Recommended Cookbooks

1.  I have to start this list with what I think is the best basic cookbook in my collection, Craig Claiborne's legendary New York Times Cookbook.

This book is a fantastic collection of good, old basic recipes. No nouvelle cuisine, no crazy food trends, just perfectly written basic recipes. The thing I love about this book is that if you want to create a dish of your own, Claiborne gives you the basic recipe from which to start. Then YOU get to be the creative one, adding ingredients or varying techniques to create the dish you imagined!   The basic muffin recipe is fantastic and is the base recipe I use for Raspberry chocolate chip muffins, cheddar apple muffins etc. An absolute must have for any serious cook.

2.  Next, I highly recommend the Silver Palate cookbooks from Julee Rosso and Sheila Lukins.  (OK this is actually THREE books, but they are all so excellent I can't single out only one.)

First published in the early eighties, you might think that these recipes would be horribly dated.  Nothing could be farther from the truth.  These books contain wonderfully elegant recipes that I have been preparing for decades.  They also include fantastic menu suggestions for just about any occasion.  There was a period of time where they went out of print, but as everything eighties is now ultra trendy again, these books are once again available.

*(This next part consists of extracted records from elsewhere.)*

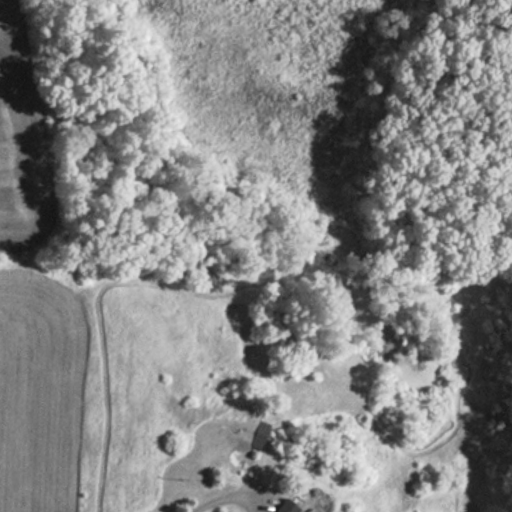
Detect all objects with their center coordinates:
road: (223, 498)
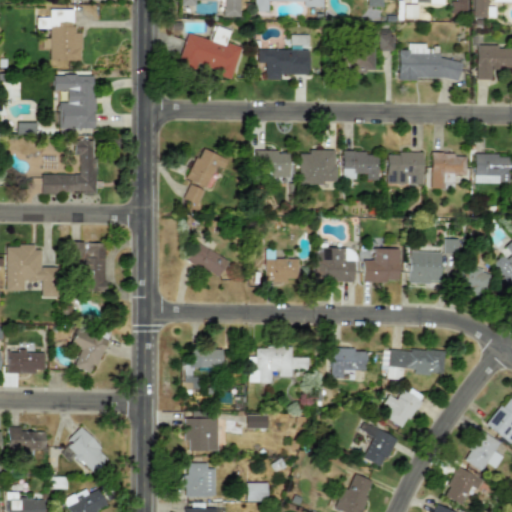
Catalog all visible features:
building: (427, 1)
building: (427, 1)
building: (281, 3)
building: (282, 3)
building: (372, 3)
building: (372, 3)
building: (457, 5)
building: (457, 5)
building: (219, 6)
building: (219, 6)
building: (482, 7)
building: (481, 8)
building: (58, 35)
building: (58, 35)
building: (382, 39)
building: (382, 40)
building: (207, 53)
building: (207, 53)
building: (357, 58)
building: (357, 58)
building: (490, 60)
building: (490, 60)
building: (281, 61)
building: (281, 62)
building: (422, 64)
building: (423, 64)
building: (72, 101)
building: (73, 101)
road: (326, 102)
building: (22, 127)
building: (23, 128)
building: (270, 164)
building: (270, 164)
building: (357, 164)
building: (357, 165)
building: (202, 166)
building: (202, 166)
building: (314, 167)
building: (314, 167)
building: (401, 167)
building: (401, 168)
building: (443, 168)
building: (443, 168)
building: (489, 168)
building: (489, 168)
building: (71, 172)
building: (72, 173)
building: (190, 194)
building: (191, 194)
road: (70, 201)
building: (447, 245)
building: (448, 246)
road: (139, 256)
building: (203, 259)
building: (203, 259)
building: (87, 264)
building: (88, 264)
building: (331, 265)
building: (331, 265)
building: (379, 265)
building: (379, 266)
building: (421, 267)
building: (421, 267)
building: (277, 269)
building: (278, 269)
building: (26, 270)
building: (27, 270)
building: (470, 280)
building: (470, 280)
road: (330, 310)
building: (84, 349)
building: (85, 349)
building: (202, 357)
building: (203, 358)
building: (22, 361)
building: (22, 361)
building: (408, 361)
building: (342, 362)
building: (343, 362)
building: (409, 362)
building: (269, 363)
building: (270, 363)
building: (187, 382)
building: (187, 383)
road: (69, 401)
building: (397, 408)
building: (398, 408)
road: (446, 417)
building: (501, 420)
building: (253, 421)
building: (253, 421)
building: (501, 421)
building: (198, 434)
building: (198, 434)
building: (21, 438)
building: (22, 439)
building: (374, 444)
building: (374, 445)
building: (82, 450)
building: (83, 451)
building: (480, 451)
building: (480, 452)
building: (196, 479)
building: (196, 480)
building: (457, 485)
building: (458, 485)
building: (253, 491)
building: (253, 491)
building: (350, 494)
building: (351, 495)
building: (82, 501)
building: (82, 502)
building: (20, 503)
building: (20, 503)
building: (197, 509)
building: (197, 509)
building: (438, 509)
building: (438, 509)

3.  I absolutely MUST include the book that taught me how to bake.  Flo Braker's book, The Simple Art of Perfect Baking is probably one of the finest baking books I have ever read.

My copy from the eighties has lost the jacket, has pages falling out, is stained and yellow and I wouldn't have it any other way.  That's what happens when a book gets used thousands of times...I think its the ultimate compliment to any cook book author.   With this book I learned to make a variety of buttercreams, the perfect genoise, the ultimate chocolate mousse and many other treats I make all the time.

4.  A close second to Flo Braker's book is Rose Levy Beranbaum's Cake Bible.  An excellent book with very good recipes.

This book I love because it presents the recipes to scale up some of the recipes for making a wedding cake, and it is also the place where I discovered the ethereal white chocolate cream cheese icing that makes my carrot cake so sublime.

5.  I think this is one of the most "user-friendly" french cookbooks on the market, Patricia Wells' Bistro Cooking.

Rather than describing this book myself, I will use Patricia's description:  "Bistro is warm, Bistro is family. Bistro is robust soups and rustic salads, wine-scented stews, bubbling gratins, and desserts from a grandmother's kitchen. Bistro is everyday china and elbows on the table and second helpings. It is best friends over for no particular reason. Bistro is earthy, not fussy, easy, not painstaking. And BISTRO COOKING presents no-nonsense, inexpensive, soul-satisfying cuisine inspired by the neighborhood restaurants of France."

6.  I am always looking for new cookie recipes, especially at Christmas.  No matter where I look though, I always come back to this book by Rose Levy Beranbaum, author of the Cake Bible.  This is a wonderful collection of old favorites and new ideas, all meticulously written for foolproof results everytime.  Don't miss Rose's gingerbread Cathedral... Simply Amazing!  This book is a must have for the serious baker.

7.  My good friend Chris Pfitzer's first cookbook!  This is a wonderful collection of recipes which are, importantly, sugar-free, so they are friendly for diabetics!  DO NOT MISS the Warm Goat Cheese Salad, the Maple Bacon Cinnamon Rolls or the Chicken Posole Soup!